[Data entries]
***

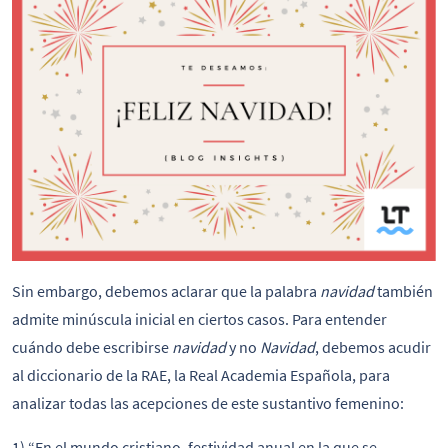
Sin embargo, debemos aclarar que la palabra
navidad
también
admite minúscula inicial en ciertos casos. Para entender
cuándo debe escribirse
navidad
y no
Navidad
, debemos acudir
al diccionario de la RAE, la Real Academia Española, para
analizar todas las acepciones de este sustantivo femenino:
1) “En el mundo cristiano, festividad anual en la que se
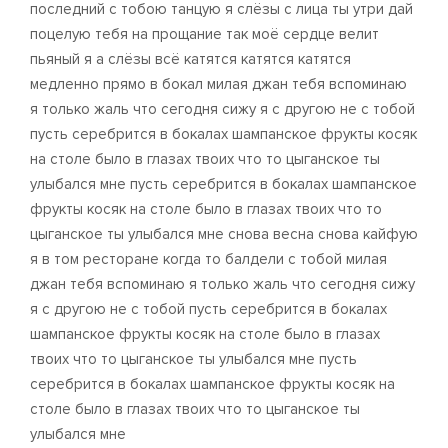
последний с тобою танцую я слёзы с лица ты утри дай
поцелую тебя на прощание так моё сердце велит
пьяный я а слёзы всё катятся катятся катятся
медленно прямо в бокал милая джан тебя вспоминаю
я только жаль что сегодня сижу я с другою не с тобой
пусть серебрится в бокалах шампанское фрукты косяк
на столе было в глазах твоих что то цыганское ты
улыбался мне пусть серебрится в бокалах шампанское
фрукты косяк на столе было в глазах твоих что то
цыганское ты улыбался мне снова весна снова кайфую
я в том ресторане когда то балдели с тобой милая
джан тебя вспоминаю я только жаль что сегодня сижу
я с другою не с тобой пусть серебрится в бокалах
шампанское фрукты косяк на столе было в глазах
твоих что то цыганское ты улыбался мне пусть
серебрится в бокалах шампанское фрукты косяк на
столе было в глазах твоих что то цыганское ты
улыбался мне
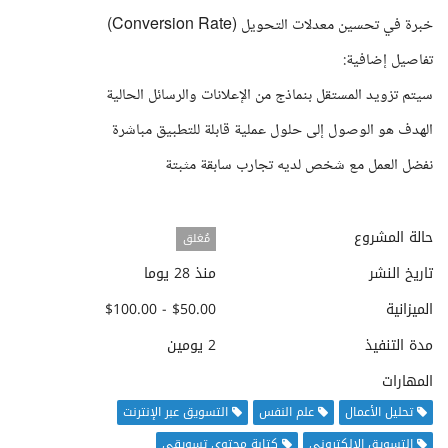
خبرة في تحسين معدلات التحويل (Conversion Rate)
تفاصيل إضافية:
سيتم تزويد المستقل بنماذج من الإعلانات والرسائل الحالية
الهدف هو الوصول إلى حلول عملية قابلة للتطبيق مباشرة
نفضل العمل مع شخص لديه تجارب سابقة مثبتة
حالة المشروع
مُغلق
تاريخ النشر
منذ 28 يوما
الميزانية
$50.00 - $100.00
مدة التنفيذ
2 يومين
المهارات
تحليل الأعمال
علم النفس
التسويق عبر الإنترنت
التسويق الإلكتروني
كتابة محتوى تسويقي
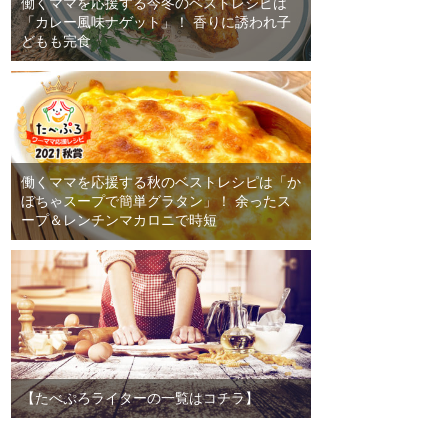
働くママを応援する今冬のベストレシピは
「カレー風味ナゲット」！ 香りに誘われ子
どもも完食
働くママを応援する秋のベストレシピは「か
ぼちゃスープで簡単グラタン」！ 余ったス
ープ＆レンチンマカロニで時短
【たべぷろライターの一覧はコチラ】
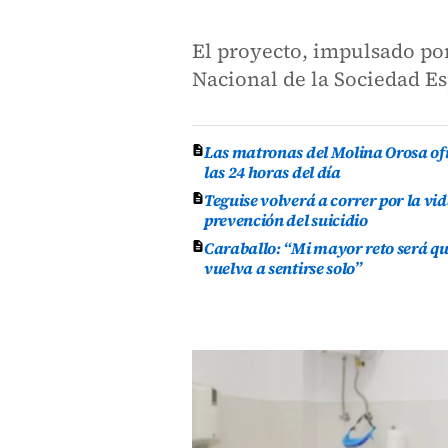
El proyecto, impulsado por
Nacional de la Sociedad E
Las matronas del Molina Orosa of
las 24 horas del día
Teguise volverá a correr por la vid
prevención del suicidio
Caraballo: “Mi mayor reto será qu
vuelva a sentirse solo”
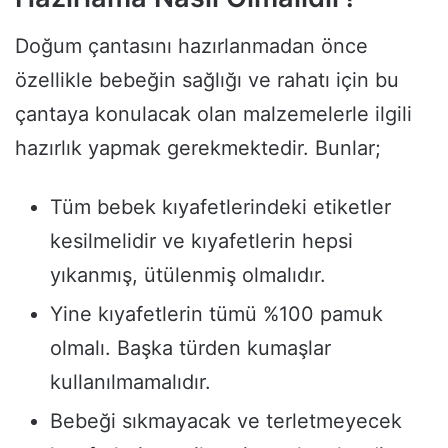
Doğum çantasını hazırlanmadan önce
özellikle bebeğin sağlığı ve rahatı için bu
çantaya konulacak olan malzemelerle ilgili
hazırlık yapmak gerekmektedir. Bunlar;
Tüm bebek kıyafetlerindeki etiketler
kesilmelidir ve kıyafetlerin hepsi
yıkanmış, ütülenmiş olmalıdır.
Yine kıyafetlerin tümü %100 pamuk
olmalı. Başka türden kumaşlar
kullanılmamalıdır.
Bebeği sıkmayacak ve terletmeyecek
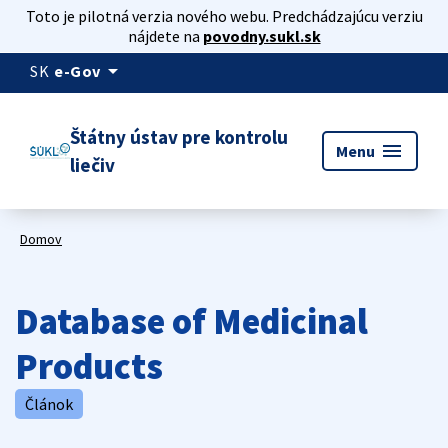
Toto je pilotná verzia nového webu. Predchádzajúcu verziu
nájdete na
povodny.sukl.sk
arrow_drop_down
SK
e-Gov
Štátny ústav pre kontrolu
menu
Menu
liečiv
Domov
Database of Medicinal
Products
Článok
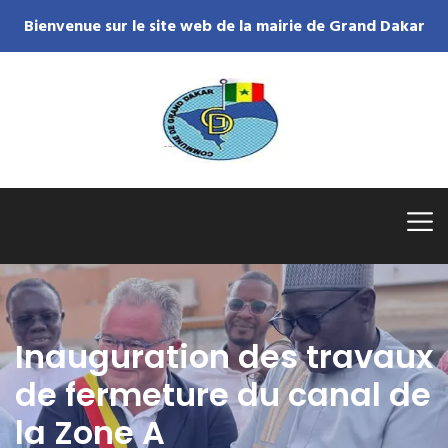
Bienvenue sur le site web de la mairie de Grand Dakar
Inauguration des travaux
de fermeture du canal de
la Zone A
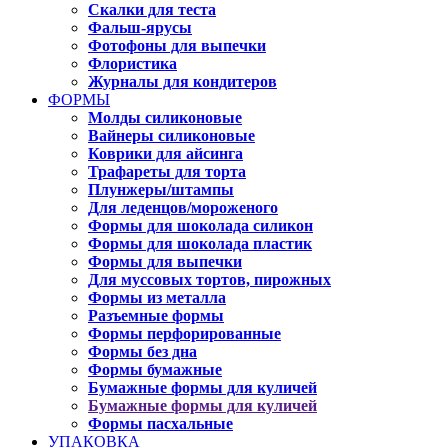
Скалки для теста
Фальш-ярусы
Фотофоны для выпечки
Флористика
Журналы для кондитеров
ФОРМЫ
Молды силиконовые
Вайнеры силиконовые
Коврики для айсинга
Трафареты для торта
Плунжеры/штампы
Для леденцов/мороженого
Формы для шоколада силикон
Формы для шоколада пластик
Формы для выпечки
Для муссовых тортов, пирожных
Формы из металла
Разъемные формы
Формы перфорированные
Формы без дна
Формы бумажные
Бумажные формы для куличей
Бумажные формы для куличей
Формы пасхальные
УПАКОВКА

***

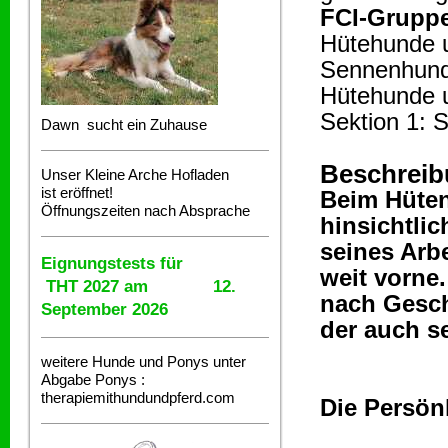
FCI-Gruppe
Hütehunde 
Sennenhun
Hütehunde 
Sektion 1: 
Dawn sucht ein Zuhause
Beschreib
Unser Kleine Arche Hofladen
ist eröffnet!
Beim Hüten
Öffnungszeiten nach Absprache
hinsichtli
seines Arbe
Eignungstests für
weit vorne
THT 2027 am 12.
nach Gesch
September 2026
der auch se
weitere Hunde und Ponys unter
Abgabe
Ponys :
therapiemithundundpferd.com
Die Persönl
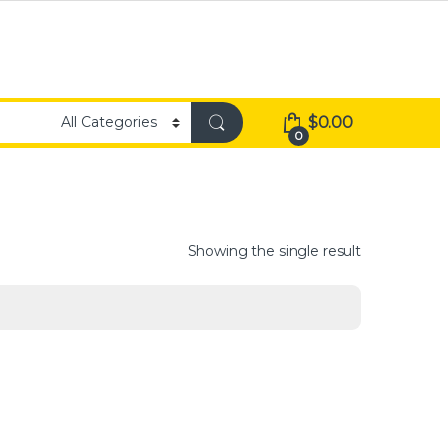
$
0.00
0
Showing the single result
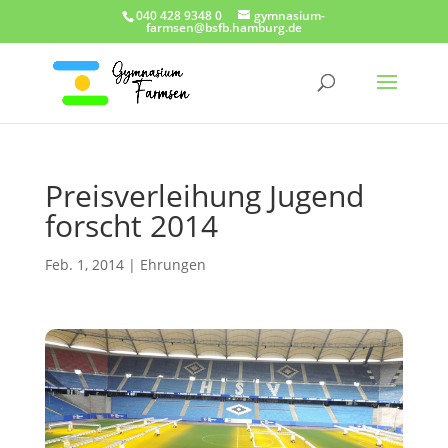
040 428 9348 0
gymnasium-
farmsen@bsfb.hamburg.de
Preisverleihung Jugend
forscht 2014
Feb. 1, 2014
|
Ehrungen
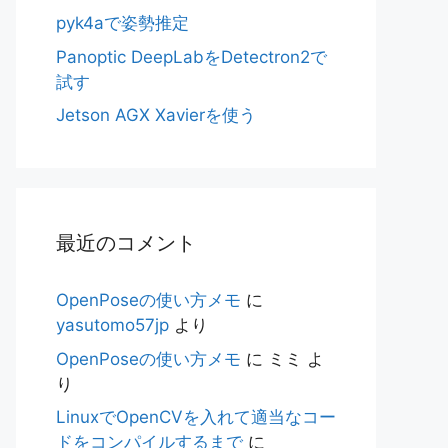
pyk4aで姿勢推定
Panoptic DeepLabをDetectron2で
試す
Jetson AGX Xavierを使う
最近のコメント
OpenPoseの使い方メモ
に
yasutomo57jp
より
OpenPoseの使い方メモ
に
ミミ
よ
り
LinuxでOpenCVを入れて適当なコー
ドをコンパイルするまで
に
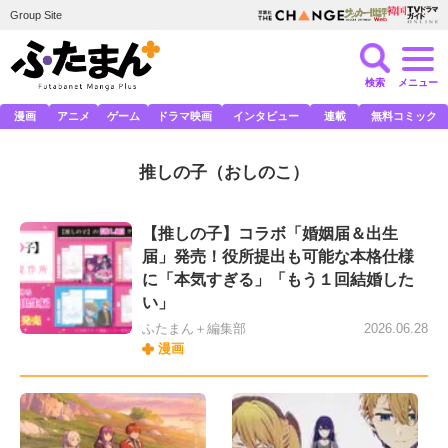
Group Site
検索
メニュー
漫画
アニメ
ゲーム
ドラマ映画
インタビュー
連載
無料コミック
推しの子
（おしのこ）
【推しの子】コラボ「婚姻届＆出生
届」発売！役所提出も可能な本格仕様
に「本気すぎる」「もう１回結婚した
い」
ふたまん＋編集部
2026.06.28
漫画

***

Among the lines above, which hold the word "бокалах"? Report each one.

пусть серебрится в бокалах шампанское фрукты косяк
улыбался мне пусть серебрится в бокалах шампанское
я с другою не с тобой пусть серебрится в бокалах
серебрится в бокалах шампанское фрукты косяк на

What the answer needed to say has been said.